Thursday, June 16, 2016

Titans Rebirth #1




The Review!
If you enjoy the Teen Titans remembering mediocre memories and celebrating Wally's return, you'll probably enjoy this comic book. That's all there is to it. I suppose if you're a big Wally fan, this was an emotional issue. Although it could have been more emotional if the Titans actually had any interesting memories. But no! Instead we get flashbacks to Wally waving at Garth and going, "Hi Garth!" And Garth going, "Hi! I'm from Atlantis!" Boring! You also might like this issue if you're into Brett Booth art. Brett Booth is slang for "bad art with misshapen people". It also sets up the looming battle between DC's heroes and the employees of DC Comics. This Rebirth shit is going to get so postmodern you'll think you were reading Pale Fire. Unless it'll be more like watching an episode of Beavis and Butthead. I hope it'll be nice mix of those two elements.

The Commentary!
According to Justice League #51, something has been observing Dick Grayson for five years. I mean something other than us, the DC readership. Although maybe I don't? In Rebirth #1, Johns went a long way to describe how the DC Universe was ruined by outside forces which sounded a lot like editorial control and managerial dictates. Could this new threat to Dick Grayson from outside the Earth Prime Universe be the fandom? Is DC's Rebirth going to be nothing more than one long metatextual commentary on the interrelationship between creative teams, fans, and the finished product? Ugh, I hope not! I read comic books so I can understand what I'm reading! If I wanted to read pretentious twaddle, I'd be reading The Familiar!

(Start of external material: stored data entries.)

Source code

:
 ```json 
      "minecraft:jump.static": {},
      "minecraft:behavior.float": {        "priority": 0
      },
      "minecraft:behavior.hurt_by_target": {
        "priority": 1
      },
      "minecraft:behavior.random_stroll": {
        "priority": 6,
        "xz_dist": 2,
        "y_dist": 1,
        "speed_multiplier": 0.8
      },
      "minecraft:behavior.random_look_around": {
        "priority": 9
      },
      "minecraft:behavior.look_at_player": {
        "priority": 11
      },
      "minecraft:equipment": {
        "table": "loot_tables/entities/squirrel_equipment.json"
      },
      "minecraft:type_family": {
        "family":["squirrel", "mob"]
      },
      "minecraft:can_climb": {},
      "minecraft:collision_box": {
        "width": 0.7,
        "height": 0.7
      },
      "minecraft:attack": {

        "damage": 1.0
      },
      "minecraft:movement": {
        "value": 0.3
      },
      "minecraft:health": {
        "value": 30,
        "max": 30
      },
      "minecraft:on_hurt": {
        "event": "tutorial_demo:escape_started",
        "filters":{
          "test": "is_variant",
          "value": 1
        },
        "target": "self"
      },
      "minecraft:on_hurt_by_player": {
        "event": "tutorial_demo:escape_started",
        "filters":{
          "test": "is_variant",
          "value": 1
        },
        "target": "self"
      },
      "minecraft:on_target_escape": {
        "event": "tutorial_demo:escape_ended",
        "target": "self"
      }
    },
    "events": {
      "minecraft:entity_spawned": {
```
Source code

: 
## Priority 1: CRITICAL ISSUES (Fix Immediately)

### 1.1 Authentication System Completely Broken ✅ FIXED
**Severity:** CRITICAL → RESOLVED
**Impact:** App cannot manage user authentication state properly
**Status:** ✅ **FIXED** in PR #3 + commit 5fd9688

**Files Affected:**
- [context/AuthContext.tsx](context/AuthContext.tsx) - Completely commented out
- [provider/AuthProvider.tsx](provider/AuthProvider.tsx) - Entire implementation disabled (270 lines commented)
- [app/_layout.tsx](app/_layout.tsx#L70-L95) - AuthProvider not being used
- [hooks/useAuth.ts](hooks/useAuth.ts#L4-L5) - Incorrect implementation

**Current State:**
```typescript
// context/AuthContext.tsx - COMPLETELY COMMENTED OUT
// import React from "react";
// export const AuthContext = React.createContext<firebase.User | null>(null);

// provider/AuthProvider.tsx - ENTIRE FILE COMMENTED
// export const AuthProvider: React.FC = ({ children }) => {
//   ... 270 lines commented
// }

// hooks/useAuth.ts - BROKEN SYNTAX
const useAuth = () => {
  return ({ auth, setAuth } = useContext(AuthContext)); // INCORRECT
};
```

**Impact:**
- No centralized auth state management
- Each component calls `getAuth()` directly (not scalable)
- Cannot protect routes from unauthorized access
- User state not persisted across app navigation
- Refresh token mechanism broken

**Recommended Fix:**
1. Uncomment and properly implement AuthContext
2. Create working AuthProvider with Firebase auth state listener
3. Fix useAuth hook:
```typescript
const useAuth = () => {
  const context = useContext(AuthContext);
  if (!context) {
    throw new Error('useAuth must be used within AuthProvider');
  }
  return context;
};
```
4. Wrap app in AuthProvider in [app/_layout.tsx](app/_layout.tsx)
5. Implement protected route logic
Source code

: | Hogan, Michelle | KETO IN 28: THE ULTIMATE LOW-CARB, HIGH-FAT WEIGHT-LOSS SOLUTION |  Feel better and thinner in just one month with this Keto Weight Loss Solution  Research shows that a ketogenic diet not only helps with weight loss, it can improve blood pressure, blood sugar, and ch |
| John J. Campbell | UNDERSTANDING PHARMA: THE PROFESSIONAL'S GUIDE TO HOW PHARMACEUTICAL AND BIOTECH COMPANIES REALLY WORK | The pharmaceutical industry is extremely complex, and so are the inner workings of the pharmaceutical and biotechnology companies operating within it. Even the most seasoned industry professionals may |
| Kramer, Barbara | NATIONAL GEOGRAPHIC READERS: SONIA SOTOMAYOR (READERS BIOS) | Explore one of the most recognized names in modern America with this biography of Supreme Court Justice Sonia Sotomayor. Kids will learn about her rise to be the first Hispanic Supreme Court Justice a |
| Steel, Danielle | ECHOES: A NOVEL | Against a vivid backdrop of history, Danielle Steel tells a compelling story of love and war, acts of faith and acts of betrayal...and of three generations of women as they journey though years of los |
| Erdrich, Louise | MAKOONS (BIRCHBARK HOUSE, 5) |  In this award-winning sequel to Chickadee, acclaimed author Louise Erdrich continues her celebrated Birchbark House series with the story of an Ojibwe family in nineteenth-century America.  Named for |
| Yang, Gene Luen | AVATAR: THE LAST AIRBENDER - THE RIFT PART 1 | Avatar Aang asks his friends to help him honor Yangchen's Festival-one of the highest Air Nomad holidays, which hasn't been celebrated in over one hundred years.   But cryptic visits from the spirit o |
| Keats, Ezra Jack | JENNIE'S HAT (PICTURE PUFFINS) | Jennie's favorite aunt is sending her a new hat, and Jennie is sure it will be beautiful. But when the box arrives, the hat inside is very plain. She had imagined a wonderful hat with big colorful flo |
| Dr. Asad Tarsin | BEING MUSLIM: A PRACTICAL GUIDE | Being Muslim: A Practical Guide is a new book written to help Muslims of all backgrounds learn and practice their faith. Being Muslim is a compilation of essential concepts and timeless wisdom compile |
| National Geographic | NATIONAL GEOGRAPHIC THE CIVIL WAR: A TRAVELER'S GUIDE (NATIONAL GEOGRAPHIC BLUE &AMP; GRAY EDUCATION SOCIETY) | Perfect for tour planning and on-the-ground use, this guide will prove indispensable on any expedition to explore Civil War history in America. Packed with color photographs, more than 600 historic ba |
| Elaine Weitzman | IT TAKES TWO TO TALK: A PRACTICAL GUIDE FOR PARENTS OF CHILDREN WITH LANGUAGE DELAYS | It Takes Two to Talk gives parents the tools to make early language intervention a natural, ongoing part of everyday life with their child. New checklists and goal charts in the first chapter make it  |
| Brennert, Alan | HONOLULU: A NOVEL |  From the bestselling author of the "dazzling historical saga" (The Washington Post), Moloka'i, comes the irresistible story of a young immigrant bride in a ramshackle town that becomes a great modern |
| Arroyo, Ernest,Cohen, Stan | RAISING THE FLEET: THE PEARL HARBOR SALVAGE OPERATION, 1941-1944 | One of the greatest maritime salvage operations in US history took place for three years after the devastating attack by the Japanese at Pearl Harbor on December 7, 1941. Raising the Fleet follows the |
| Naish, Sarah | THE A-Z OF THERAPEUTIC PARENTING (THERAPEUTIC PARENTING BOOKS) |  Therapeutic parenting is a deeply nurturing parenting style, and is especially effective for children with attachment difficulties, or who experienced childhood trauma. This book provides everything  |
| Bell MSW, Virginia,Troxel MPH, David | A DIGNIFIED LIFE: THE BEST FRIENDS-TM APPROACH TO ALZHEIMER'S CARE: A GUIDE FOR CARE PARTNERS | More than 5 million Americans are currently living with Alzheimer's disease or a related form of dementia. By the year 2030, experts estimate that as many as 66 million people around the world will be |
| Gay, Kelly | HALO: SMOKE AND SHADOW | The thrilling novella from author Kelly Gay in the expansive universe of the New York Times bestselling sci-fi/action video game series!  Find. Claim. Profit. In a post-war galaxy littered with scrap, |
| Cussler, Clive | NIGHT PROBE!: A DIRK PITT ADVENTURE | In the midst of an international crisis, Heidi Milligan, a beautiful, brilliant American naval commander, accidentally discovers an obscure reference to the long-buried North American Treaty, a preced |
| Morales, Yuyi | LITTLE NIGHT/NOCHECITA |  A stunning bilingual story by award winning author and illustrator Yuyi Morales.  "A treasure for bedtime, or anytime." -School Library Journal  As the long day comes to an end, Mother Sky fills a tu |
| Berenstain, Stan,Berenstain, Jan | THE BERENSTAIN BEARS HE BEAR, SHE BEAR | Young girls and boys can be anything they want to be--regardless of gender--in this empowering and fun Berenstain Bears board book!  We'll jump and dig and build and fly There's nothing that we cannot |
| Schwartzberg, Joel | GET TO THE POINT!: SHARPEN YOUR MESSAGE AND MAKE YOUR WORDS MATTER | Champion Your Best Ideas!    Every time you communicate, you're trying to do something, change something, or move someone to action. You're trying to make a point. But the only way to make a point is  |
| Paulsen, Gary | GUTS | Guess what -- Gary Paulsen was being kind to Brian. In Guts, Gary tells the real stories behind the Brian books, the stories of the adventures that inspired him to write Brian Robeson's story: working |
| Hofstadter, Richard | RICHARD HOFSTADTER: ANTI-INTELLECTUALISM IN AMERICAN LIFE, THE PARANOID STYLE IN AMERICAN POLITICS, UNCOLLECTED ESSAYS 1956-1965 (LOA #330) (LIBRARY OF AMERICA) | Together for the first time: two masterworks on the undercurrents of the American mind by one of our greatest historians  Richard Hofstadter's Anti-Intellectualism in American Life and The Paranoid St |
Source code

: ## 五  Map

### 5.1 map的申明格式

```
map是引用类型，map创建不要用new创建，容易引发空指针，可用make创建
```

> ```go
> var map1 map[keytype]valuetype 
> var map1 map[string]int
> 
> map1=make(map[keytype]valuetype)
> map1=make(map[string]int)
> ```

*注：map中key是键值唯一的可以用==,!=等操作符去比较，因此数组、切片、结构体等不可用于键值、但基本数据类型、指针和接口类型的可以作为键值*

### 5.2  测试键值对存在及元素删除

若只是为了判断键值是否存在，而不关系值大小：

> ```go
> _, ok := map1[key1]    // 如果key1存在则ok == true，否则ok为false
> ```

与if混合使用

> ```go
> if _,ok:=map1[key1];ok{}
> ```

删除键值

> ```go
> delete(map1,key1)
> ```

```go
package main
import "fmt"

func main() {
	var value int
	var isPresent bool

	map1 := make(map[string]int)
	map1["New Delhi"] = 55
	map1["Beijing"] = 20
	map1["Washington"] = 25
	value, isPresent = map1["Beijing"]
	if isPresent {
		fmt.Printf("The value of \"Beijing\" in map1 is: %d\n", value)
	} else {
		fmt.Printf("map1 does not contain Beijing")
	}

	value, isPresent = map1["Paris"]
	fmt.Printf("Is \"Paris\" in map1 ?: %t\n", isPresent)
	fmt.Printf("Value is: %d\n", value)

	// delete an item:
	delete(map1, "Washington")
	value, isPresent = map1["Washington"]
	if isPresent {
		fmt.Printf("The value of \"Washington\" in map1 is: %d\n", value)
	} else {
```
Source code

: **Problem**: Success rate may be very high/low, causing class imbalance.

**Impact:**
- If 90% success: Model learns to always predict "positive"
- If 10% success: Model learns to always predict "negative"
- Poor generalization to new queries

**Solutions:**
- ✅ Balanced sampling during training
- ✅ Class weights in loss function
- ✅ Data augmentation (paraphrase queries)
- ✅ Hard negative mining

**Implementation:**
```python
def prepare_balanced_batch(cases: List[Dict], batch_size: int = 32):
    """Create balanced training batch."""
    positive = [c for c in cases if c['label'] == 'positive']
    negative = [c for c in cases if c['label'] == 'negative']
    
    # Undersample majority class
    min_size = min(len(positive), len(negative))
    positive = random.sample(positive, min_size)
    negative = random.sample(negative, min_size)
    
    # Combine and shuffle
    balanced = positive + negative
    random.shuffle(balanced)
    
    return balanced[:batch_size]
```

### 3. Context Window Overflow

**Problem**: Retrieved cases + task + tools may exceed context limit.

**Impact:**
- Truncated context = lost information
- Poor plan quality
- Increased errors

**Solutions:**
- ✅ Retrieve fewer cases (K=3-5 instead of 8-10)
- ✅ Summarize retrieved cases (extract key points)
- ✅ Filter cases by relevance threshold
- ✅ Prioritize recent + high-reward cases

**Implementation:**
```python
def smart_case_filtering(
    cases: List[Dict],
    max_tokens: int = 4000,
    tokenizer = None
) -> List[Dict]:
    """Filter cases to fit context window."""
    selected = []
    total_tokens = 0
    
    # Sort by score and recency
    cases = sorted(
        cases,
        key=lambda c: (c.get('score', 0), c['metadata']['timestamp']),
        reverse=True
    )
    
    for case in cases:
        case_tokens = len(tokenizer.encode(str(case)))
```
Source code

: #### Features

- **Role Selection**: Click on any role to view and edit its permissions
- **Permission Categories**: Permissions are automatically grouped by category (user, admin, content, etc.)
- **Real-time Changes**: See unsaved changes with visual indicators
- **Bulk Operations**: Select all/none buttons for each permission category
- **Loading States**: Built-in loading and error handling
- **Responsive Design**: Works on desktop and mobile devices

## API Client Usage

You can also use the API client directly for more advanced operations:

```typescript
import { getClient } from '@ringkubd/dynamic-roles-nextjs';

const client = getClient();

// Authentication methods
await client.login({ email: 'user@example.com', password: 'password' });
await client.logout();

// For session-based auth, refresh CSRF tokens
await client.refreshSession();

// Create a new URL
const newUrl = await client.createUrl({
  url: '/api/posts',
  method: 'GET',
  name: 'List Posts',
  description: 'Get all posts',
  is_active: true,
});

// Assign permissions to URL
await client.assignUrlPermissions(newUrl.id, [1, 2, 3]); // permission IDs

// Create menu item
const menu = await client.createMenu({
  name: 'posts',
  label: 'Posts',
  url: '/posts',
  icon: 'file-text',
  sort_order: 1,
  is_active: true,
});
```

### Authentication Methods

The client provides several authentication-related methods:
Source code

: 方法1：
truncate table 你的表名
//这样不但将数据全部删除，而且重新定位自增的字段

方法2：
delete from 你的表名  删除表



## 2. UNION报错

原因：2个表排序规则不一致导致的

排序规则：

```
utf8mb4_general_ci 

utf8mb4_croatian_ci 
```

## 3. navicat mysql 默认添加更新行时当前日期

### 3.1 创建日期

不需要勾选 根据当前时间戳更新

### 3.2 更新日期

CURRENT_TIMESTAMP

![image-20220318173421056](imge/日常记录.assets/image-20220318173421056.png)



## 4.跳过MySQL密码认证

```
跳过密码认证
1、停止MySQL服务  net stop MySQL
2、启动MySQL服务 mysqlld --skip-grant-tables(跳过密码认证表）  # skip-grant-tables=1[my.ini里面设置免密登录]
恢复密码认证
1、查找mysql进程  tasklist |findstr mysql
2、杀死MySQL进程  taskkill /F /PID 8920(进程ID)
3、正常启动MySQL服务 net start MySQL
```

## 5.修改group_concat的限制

Actually, I plan on picking up The Familiar. I don't plan on understanding The Familiar. But I do plan on throwing my money away on it and going through the motions of reading every word within it and then dropping references to it in my own writing so that it seems like I understood it.

I also plan on crying my eyes out while reading it because I always called my cat, Judas, my buddy of fifteen years, my familiar. I think I'm ready to attempt it now though. I think.


Aw shit. My Titans experience is already ruined by Brett Booth's depiction of swollen and probably infected thighs.

Apparently every model in Brett Booth's human anatomy classes while in art school had serious blood clot issues. I imagine they all dropped dead immediately after class.

The issue begins with Wally on a mission to get his old friends to remember him. It happens rather quickly because Rebirth #1 already did the thing where the story goes on and on with nobody remembering him so it finally seems believable and has some kind of emotional impact (at least for wusses it does) when Barry remembers him. I'm glad I don't have to go through all that again just to get the Titans to remember him. I already read eight issues of a comic book that was the other Titans trying to remember the other Titans.

Is there a filter I can use to make Brett Booth's art look like better art? Oh! I know! Alcohol!

I spoke too soon. Only Nightwing remembers him because they touched or something. The others don't yet remember him so they're plan is to kick his ass. Does nobody else think that just about every hero in the DC Universe needs to go to anger management classes? Is this level of aggression acceptable because people compare it to Guy Gardner's or Lobo's level of aggression and think, "Oh yeah. These guys are calm and rational!"

Luckily for somebody (me?), everybody remembers Wally as soon as they lay a hand on him. Roy is all, "Oh hey! I didn't recognize you underneath all of those thigh muscles!" And Donna is all, "Is that you Wally? You're lankier with a weird torso to leg proportion!" And Garth is all, "I'm dying because I haven't touched water in almost 59 minutes!" Arella is all, "I'm too boring to think up something stupid to say about Brett Booth's shitty artwork!" Each one also flashes back to their favorite memory of Wally! Most of them are either really boring or a time when they were battling one of their fathers.


You grew up on an asteroid with a fuzzy guy named Xanthi and a bunch of other alien kids training to be gods! I think. Maybe this Donna Troy grew up in one of her other fifteen origin stories.

Wally's speech about how for the last five years he only existed in really terrible stories, most of them involving fucking other male Titans, is interrupted by an advertisement for some new action figures designed by Greg Capullo.


DC Comics! Where the only motherfucker allowed to smile is The Joker! Wonder Woman looks like she's giving a bored hand-job.

Wally points out that somebody fucked with the DC Universe in a way that erased a lot of history. You know, the editors and management. And he claims that they might try again (well, of course they will!). But with the help of the Titans, he believes they can keep the editors from doing it again. Ha! Good luck with that! Although I suppose the editors are going to allow themselves to be defeated since they're actually the Watchmen in the comic book. But first the Watchmen will probably have a scene where they speak directly to the reader telling them how what they did was good and it energized the DC Universe and all of the fans were petulant cry babies demanding the world go back to normal. Then the Watchmen will be defeated and DC's editors will be all, "Okay! The DC Universe is back to normal! I hope you're all happy!" Then the fans will be all, "Yay! We are all happy!" Then sales will not show that this move was any better than any other huge universal shake-up in the long run and the editors and management will have to blow it all up again in some other crazy way.